## Exercise aim:
Among the lines below, keep only those from the one containing "140 89 180))" through the one containing "(at 143 131)", and reproduce them exactly.

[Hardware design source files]
>>>
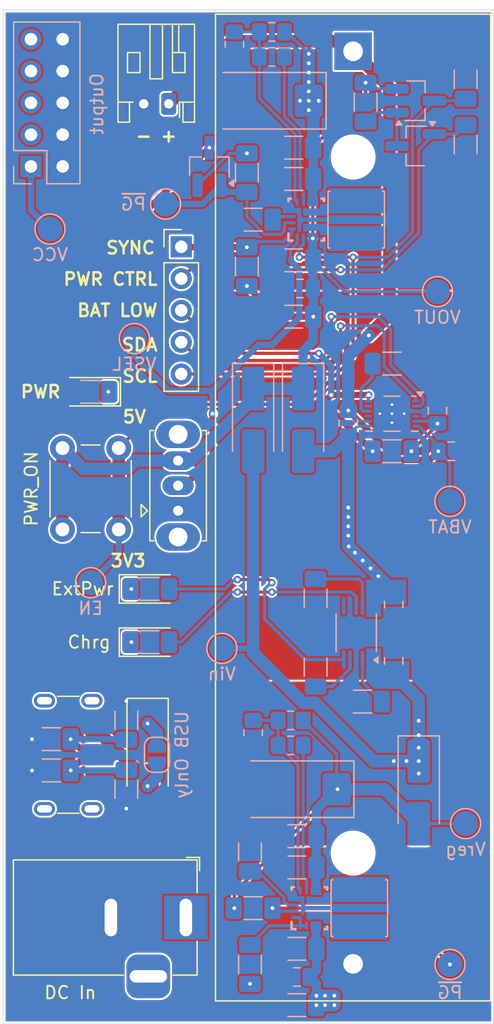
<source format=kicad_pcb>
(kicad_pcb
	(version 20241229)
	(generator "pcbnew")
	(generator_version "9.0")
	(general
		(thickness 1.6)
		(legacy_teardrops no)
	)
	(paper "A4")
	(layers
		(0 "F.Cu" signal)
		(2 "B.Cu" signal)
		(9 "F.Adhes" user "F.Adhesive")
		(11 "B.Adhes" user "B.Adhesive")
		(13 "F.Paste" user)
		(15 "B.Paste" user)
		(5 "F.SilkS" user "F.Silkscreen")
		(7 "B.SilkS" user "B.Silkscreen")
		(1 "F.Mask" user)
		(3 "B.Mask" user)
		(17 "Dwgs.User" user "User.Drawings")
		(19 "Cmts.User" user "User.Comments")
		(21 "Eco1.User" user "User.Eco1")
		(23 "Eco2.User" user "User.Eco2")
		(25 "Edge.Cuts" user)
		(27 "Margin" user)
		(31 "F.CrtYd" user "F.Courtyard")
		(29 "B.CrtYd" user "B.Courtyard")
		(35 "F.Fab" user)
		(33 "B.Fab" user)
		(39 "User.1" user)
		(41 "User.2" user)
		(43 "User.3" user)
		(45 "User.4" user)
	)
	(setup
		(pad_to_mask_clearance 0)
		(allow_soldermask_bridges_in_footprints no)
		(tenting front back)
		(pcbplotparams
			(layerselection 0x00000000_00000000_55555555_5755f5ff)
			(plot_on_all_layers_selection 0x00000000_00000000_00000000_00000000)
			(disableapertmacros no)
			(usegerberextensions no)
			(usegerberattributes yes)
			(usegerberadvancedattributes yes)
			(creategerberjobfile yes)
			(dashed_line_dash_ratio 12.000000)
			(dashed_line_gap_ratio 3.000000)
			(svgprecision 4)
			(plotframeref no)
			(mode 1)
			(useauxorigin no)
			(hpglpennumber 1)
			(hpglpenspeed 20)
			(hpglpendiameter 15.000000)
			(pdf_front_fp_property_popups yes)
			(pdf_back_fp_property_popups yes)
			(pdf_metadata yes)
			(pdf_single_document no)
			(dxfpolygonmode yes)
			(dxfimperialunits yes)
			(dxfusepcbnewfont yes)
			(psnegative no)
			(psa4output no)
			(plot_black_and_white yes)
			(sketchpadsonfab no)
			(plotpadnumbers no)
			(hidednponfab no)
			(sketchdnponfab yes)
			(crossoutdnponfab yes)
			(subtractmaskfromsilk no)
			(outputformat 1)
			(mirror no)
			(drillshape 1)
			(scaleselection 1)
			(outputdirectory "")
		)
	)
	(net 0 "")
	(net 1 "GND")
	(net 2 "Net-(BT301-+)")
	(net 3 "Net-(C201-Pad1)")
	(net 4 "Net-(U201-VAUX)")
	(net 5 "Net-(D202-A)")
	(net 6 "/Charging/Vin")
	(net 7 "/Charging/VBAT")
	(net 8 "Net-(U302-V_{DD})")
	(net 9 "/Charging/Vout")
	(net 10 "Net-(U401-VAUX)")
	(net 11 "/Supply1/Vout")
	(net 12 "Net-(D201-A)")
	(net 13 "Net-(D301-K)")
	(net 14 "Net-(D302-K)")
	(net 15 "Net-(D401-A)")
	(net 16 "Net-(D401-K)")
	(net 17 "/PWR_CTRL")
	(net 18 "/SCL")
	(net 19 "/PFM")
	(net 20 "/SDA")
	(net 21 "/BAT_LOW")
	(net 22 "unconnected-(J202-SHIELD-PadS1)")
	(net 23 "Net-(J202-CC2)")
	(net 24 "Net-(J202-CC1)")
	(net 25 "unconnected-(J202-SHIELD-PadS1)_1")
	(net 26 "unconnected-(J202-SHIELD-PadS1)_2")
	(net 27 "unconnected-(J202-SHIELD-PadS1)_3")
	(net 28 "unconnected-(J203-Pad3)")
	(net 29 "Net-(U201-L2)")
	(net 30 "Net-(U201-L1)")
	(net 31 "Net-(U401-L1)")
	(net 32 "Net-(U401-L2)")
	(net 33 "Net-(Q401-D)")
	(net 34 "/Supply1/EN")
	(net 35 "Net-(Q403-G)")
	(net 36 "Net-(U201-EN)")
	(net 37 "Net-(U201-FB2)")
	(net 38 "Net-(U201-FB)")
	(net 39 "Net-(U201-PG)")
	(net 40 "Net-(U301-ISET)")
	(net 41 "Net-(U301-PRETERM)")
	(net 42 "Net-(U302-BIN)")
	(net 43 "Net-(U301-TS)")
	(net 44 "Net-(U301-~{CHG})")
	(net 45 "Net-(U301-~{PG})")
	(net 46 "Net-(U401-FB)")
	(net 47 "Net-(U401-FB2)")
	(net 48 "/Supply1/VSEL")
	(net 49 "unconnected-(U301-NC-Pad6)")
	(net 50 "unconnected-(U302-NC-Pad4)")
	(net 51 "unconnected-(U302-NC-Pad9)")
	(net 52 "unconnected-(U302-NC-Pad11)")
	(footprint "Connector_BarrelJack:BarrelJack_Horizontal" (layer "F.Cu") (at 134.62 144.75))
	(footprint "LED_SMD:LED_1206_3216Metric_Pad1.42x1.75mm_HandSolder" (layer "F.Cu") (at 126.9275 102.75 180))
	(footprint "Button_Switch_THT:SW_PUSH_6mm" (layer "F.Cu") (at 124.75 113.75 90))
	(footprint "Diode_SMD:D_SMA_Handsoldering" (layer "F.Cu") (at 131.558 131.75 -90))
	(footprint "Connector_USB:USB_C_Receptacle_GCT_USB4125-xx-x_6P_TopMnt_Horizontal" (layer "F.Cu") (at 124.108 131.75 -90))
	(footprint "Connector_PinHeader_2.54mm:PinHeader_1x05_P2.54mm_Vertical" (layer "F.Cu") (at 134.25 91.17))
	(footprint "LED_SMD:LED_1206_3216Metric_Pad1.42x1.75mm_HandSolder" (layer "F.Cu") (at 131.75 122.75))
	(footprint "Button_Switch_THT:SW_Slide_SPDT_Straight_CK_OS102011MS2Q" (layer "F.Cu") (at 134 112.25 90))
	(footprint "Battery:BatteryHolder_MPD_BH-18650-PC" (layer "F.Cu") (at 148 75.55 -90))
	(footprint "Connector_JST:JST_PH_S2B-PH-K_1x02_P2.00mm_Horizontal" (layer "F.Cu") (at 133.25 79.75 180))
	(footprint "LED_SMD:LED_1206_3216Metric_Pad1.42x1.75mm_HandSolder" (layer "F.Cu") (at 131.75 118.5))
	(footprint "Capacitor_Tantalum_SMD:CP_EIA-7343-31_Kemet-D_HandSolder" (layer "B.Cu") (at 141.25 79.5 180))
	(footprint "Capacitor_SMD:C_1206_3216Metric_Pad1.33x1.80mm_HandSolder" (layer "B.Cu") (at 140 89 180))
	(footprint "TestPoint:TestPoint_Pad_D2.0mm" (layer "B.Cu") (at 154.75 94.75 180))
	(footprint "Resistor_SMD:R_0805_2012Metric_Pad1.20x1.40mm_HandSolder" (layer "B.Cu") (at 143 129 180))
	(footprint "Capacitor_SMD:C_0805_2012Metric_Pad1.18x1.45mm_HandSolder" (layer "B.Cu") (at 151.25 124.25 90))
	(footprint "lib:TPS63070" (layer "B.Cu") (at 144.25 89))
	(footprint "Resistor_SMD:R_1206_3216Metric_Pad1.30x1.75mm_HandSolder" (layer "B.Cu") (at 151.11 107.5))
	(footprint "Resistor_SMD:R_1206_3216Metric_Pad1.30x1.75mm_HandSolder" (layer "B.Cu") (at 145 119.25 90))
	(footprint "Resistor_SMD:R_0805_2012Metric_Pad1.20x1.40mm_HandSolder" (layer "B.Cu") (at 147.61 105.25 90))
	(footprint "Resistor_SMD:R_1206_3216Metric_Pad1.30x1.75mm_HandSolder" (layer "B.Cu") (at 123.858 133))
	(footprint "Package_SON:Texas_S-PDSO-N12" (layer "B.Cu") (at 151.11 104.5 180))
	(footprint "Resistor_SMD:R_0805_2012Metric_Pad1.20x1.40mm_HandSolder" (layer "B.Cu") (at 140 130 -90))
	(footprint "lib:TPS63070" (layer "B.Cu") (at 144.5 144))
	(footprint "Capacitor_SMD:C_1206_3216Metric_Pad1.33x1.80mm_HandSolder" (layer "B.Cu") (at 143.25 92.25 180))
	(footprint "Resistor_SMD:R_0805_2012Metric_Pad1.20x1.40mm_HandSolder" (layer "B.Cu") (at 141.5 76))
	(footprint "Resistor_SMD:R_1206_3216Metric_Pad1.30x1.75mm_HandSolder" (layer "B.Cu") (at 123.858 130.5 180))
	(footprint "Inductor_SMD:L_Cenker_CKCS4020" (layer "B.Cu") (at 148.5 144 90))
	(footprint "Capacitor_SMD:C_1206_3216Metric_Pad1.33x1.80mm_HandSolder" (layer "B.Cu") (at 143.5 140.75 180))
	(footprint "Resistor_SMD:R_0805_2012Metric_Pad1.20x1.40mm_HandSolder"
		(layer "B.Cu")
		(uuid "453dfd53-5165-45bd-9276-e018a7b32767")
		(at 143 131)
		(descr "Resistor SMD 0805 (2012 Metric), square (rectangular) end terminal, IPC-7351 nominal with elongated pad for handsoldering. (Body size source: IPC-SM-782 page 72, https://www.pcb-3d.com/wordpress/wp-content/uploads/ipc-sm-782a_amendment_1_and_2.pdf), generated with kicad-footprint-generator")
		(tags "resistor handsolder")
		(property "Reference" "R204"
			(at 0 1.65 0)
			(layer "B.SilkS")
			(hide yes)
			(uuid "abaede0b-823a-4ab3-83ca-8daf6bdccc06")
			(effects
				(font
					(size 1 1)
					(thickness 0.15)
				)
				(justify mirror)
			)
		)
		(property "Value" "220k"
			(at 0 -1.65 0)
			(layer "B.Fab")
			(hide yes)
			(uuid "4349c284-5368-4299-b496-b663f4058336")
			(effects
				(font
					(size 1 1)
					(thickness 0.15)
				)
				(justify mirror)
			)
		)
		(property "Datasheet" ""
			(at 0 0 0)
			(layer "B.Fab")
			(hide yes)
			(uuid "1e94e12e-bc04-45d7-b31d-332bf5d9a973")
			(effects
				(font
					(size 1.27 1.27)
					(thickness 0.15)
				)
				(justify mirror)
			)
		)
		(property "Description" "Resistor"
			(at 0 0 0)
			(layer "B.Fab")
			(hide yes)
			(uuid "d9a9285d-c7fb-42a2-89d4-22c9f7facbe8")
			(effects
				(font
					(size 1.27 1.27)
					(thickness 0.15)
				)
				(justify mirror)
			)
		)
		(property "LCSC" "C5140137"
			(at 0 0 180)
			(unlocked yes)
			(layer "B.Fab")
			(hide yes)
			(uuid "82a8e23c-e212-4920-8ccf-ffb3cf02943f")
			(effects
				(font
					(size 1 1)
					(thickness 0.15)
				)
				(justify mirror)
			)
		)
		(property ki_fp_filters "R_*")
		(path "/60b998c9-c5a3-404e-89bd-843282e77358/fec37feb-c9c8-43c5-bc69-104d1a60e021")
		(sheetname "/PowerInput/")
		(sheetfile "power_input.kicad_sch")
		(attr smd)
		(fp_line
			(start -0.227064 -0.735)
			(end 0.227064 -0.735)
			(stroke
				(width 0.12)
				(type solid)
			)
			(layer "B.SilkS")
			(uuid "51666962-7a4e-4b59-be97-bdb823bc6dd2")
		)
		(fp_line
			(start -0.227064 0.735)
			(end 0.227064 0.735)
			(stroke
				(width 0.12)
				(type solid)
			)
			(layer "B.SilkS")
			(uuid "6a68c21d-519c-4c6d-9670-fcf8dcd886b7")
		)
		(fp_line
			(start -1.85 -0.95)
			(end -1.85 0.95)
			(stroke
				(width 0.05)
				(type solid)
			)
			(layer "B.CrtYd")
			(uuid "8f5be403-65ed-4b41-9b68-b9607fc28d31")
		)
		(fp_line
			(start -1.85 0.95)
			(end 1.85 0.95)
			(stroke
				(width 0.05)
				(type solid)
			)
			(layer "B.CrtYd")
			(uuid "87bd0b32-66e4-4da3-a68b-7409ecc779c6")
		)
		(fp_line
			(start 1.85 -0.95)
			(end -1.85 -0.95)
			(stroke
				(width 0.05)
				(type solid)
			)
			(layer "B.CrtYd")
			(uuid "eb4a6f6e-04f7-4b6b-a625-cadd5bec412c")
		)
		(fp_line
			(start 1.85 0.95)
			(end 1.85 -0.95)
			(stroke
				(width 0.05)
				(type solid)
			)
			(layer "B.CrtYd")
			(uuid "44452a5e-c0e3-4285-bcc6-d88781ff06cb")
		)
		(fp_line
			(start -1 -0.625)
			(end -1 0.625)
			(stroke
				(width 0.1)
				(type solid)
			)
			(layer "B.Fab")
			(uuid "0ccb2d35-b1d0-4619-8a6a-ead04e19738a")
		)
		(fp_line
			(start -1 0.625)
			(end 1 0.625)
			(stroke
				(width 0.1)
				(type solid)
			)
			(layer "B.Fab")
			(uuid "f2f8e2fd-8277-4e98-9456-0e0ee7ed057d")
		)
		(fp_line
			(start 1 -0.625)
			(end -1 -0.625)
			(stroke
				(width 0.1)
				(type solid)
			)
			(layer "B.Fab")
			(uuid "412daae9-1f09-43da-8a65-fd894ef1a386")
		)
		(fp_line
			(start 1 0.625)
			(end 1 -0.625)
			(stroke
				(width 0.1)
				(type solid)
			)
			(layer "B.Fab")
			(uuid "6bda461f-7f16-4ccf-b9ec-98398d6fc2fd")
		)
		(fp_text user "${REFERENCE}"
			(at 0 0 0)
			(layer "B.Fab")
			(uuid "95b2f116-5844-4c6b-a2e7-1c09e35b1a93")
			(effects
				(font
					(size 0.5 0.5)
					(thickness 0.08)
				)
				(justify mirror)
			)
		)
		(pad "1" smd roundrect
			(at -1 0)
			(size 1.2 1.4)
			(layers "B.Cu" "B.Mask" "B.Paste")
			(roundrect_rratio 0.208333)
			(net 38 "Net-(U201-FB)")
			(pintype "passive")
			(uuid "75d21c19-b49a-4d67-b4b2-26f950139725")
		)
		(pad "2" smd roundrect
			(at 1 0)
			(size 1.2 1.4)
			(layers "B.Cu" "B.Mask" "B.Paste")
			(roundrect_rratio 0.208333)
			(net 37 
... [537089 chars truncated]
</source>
<<<
## Result of this task:
	(footprint "Capacitor_SMD:C_1206_3216Metric_Pad1.33x1.80mm_HandSolder" (layer "B.Cu") (at 140 89 180))
	(footprint "TestPoint:TestPoint_Pad_D2.0mm" (layer "B.Cu") (at 154.75 94.75 180))
	(footprint "Resistor_SMD:R_0805_2012Metric_Pad1.20x1.40mm_HandSolder" (layer "B.Cu") (at 143 129 180))
	(footprint "Capacitor_SMD:C_0805_2012Metric_Pad1.18x1.45mm_HandSolder" (layer "B.Cu") (at 151.25 124.25 90))
	(footprint "lib:TPS63070" (layer "B.Cu") (at 144.25 89))
	(footprint "Resistor_SMD:R_1206_3216Metric_Pad1.30x1.75mm_HandSolder" (layer "B.Cu") (at 151.11 107.5))
	(footprint "Resistor_SMD:R_1206_3216Metric_Pad1.30x1.75mm_HandSolder" (layer "B.Cu") (at 145 119.25 90))
	(footprint "Resistor_SMD:R_0805_2012Metric_Pad1.20x1.40mm_HandSolder" (layer "B.Cu") (at 147.61 105.25 90))
	(footprint "Resistor_SMD:R_1206_3216Metric_Pad1.30x1.75mm_HandSolder" (layer "B.Cu") (at 123.858 133))
	(footprint "Package_SON:Texas_S-PDSO-N12" (layer "B.Cu") (at 151.11 104.5 180))
	(footprint "Resistor_SMD:R_0805_2012Metric_Pad1.20x1.40mm_HandSolder" (layer "B.Cu") (at 140 130 -90))
	(footprint "lib:TPS63070" (layer "B.Cu") (at 144.5 144))
	(footprint "Capacitor_SMD:C_1206_3216Metric_Pad1.33x1.80mm_HandSolder" (layer "B.Cu") (at 143.25 92.25 180))
	(footprint "Resistor_SMD:R_0805_2012Metric_Pad1.20x1.40mm_HandSolder" (layer "B.Cu") (at 141.5 76))
	(footprint "Resistor_SMD:R_1206_3216Metric_Pad1.30x1.75mm_HandSolder" (layer "B.Cu") (at 123.858 130.5 180))
	(footprint "Inductor_SMD:L_Cenker_CKCS4020" (layer "B.Cu") (at 148.5 144 90))
	(footprint "Capacitor_SMD:C_1206_3216Metric_Pad1.33x1.80mm_HandSolder" (layer "B.Cu") (at 143.5 140.75 180))
	(footprint "Resistor_SMD:R_0805_2012Metric_Pad1.20x1.40mm_HandSolder"
		(layer "B.Cu")
		(uuid "453dfd53-5165-45bd-9276-e018a7b32767")
		(at 143 131)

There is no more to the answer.